OBJECTIVE: We performed a phase I clinical study to evaluate combination chemotherapy with irinotecan hydrochloride (CPT-11) and nedaplatin (CPT-11/nedaplatin) for cervical cancer. METHODS: This study included patients with primary or recurrent cervical cancer. The regimen for CPT-11/nedaplatin therapy consisted of CPT-11 administered 3 times over 2 weeks (days 1, 8 and 15) and nedaplatin infused intravenously as a single dose (day 1). This course was repeated at 4-week intervals. The step 1 doses of the two agents were 50 mg/m(2), respectively. Dose escalation was performed in tandem. Plasma CPT-11, SN-38, total platinum, and filterable platinum levels were measured.
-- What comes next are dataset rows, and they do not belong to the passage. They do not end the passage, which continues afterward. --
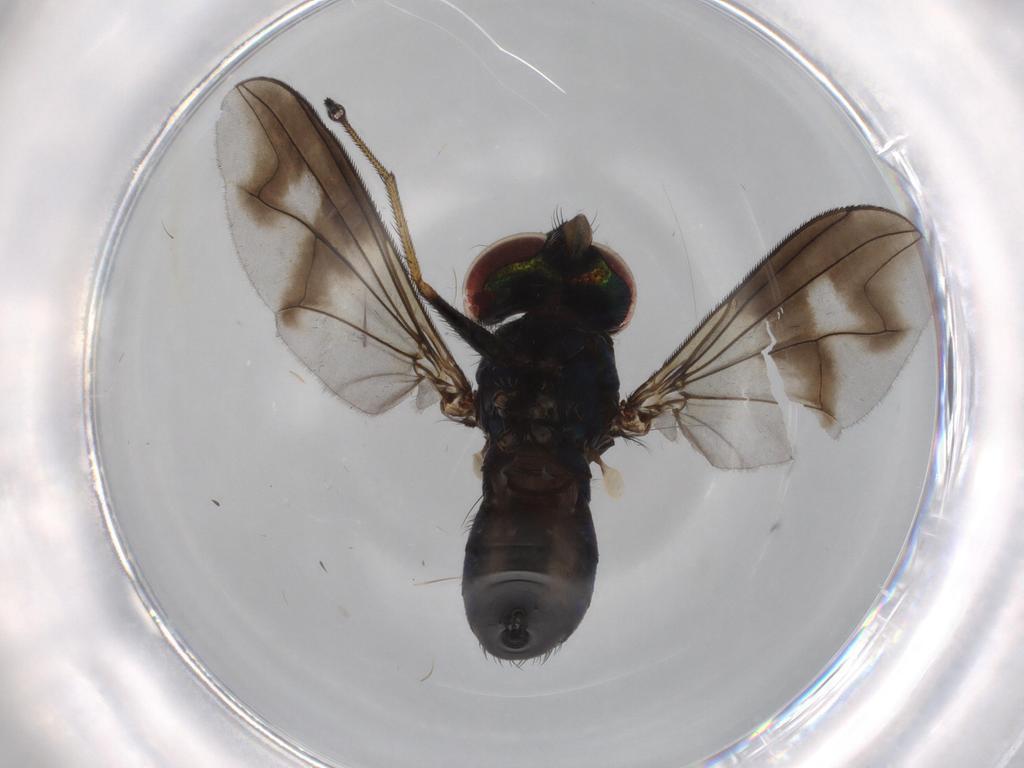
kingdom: Animalia
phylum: Arthropoda
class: Insecta
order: Diptera
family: Dolichopodidae
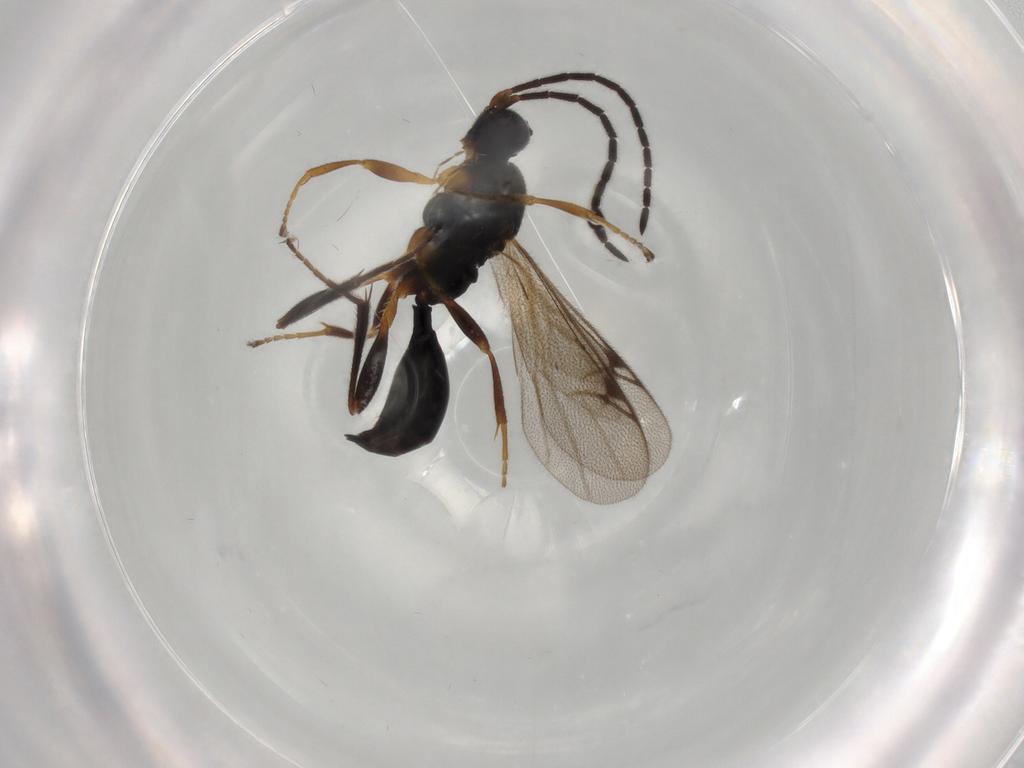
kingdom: Animalia
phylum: Arthropoda
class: Insecta
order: Hymenoptera
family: Proctotrupidae
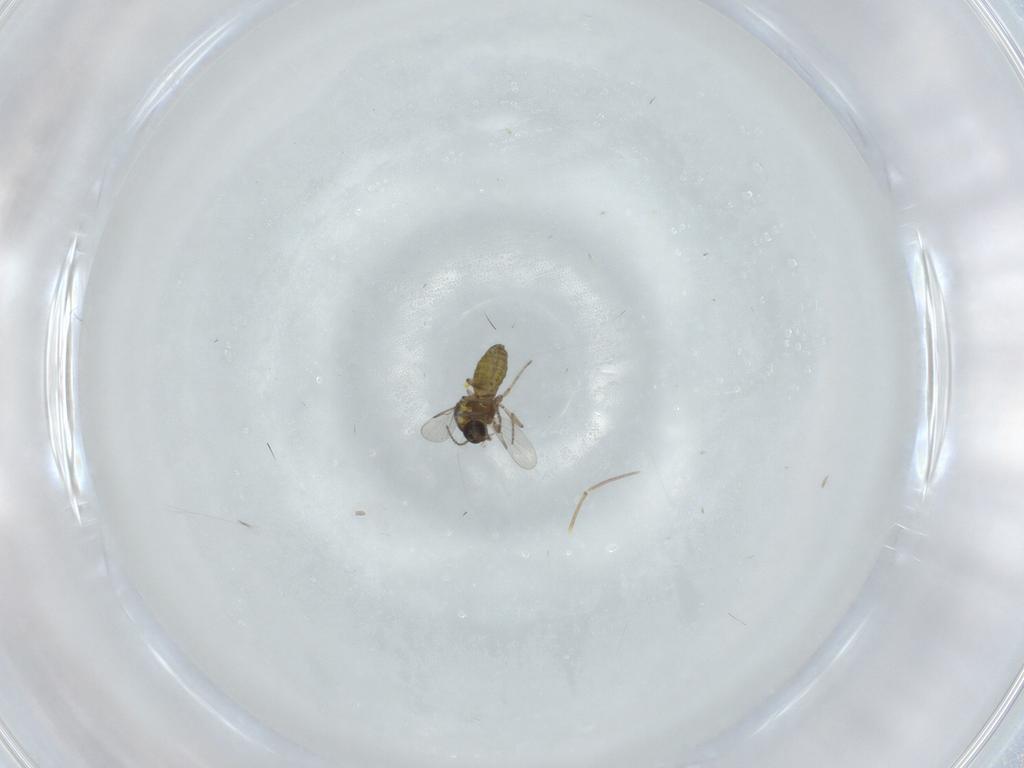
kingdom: Animalia
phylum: Arthropoda
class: Insecta
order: Diptera
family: Ceratopogonidae
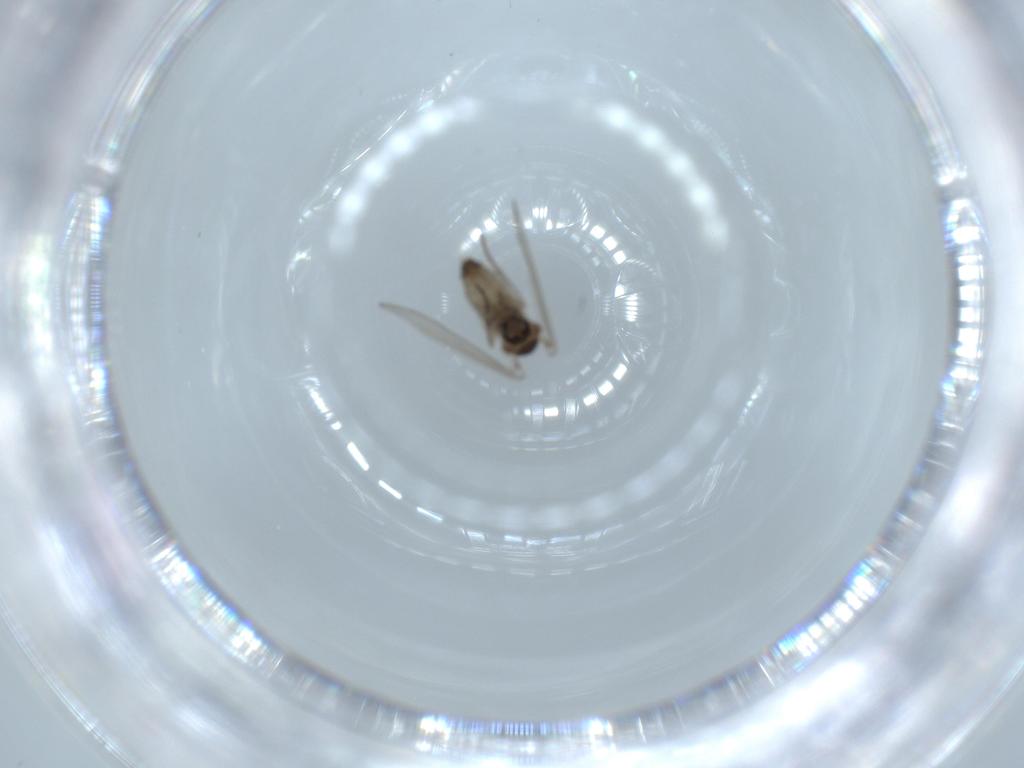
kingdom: Animalia
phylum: Arthropoda
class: Insecta
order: Diptera
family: Psychodidae
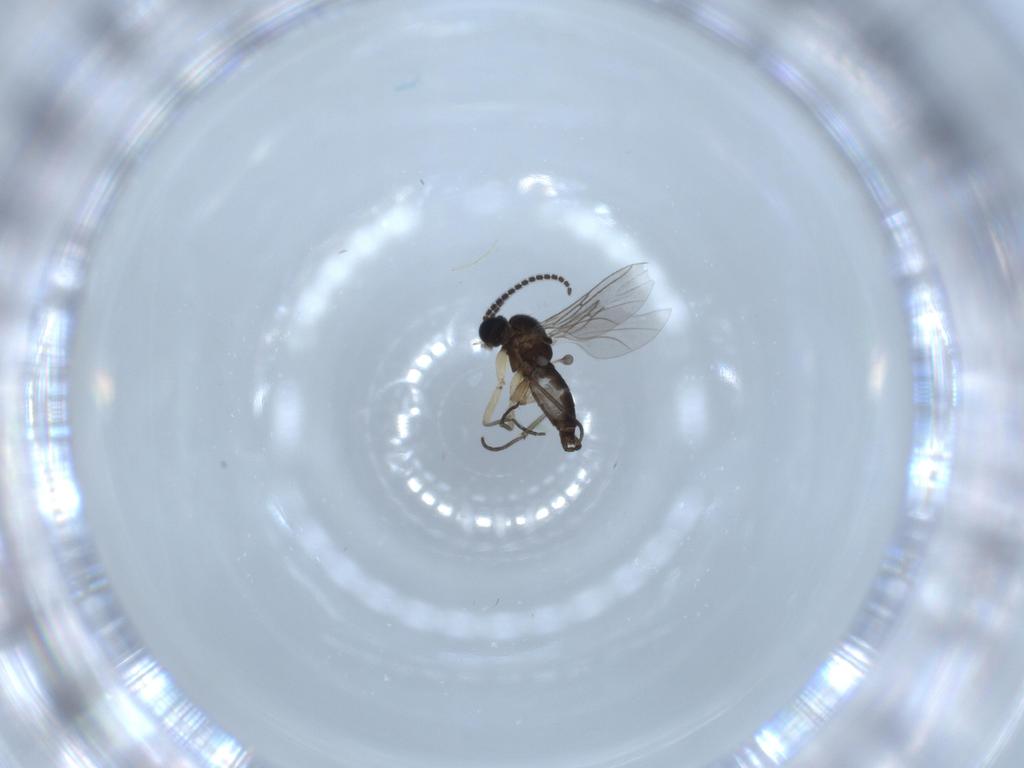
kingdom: Animalia
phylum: Arthropoda
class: Insecta
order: Diptera
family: Sciaridae
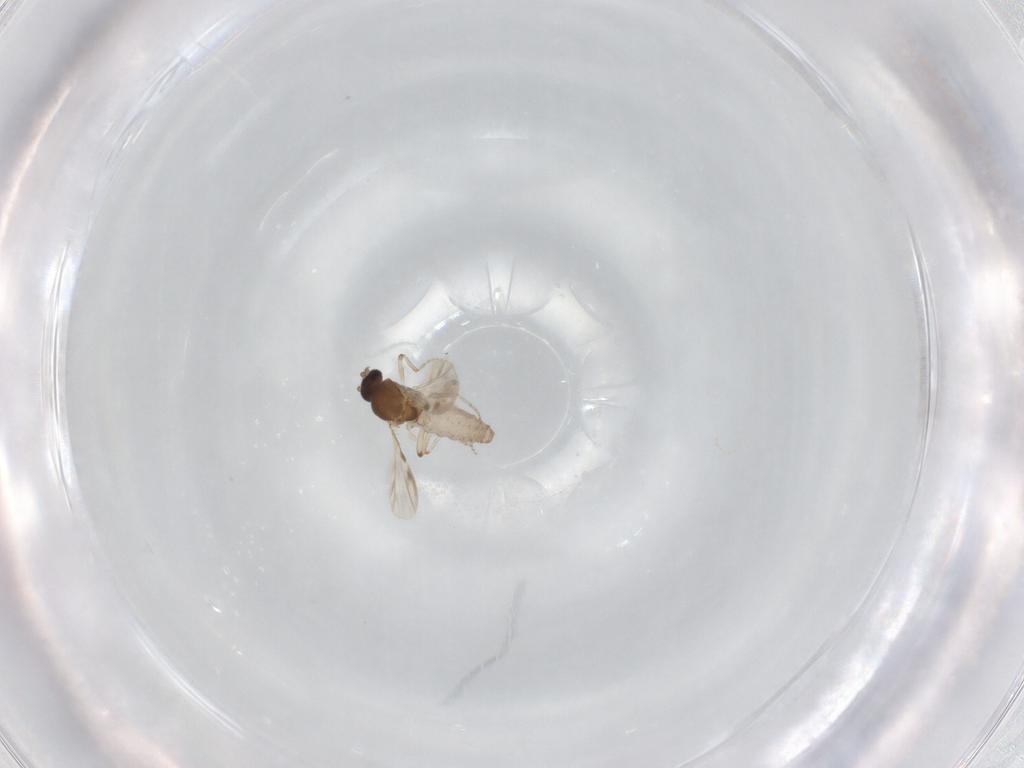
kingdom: Animalia
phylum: Arthropoda
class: Insecta
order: Diptera
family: Ceratopogonidae
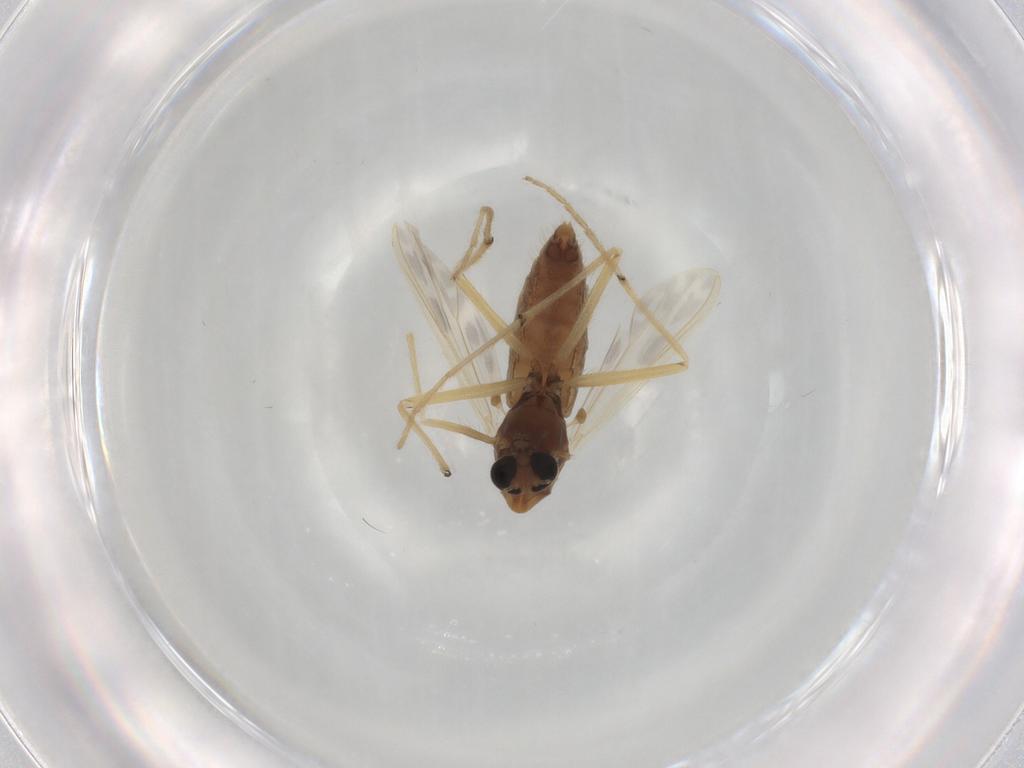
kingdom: Animalia
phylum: Arthropoda
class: Insecta
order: Diptera
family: Chironomidae
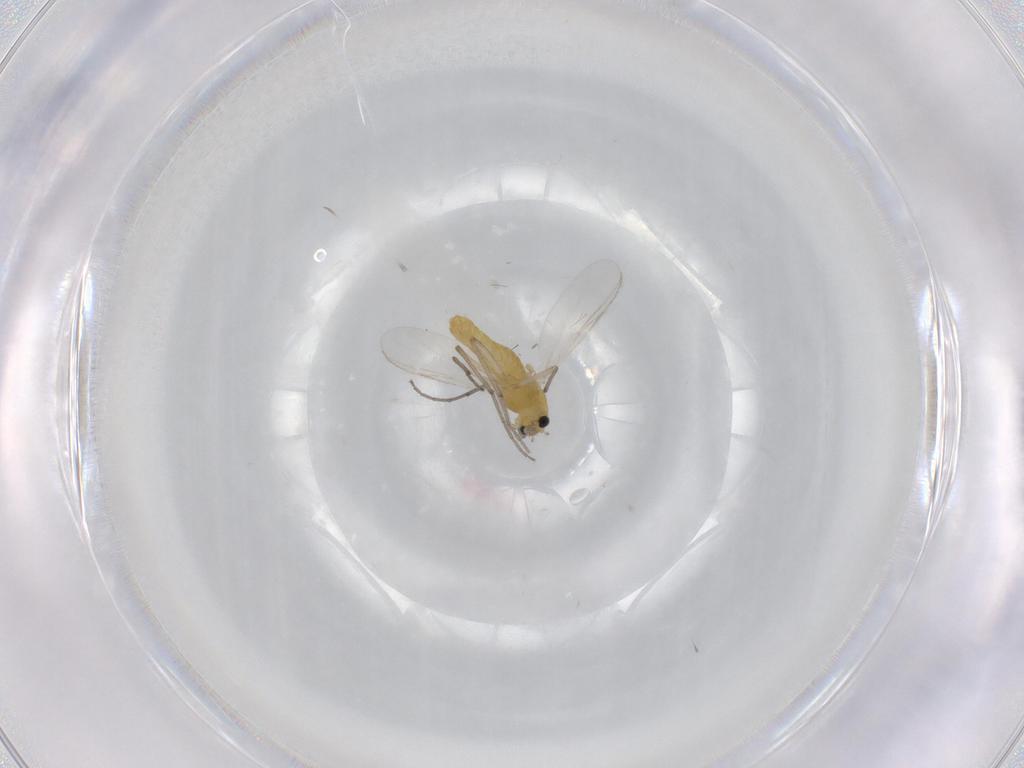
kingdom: Animalia
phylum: Arthropoda
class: Insecta
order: Diptera
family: Chironomidae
RESULTS: In step 3 (CPT-11, 60 mg/m(2); nedaplatin, 60 mg/m(2)), dose-limiting toxicity was observed in 2 of 3 patients. The step 3 doses were regarded as the maximum tolerated doses. The incidences of grade 3/4 adverse events in the first courses (n = 12) [and all courses (n = 45)] were: leukopenia 33% (22%), neutropenia 42% (31%), anemia 17% (20%), nausea 8% (7%), and diarrhea 8% (7%). Following CPT-11 administration, the mean areas under the curve (AUC; ng.h/ml) of SN-38 were 0.11 at 50 mg/m(2) and 0.17 at 60 mg/m(2). Following nedaplatin administration, the mean AUCs (microg x h/ml) of filterable platinum were 6.0 at 50 mg/m(2), and 6.0 at 60 mg/m(2). The response rate was 50% (2 complete responses and 2 partial responses). CONCLUSION: The recommended doses of CPT-11 and nedaplatin for a phase II clinical study were established as 50 and 60 mg/m(2), respectively.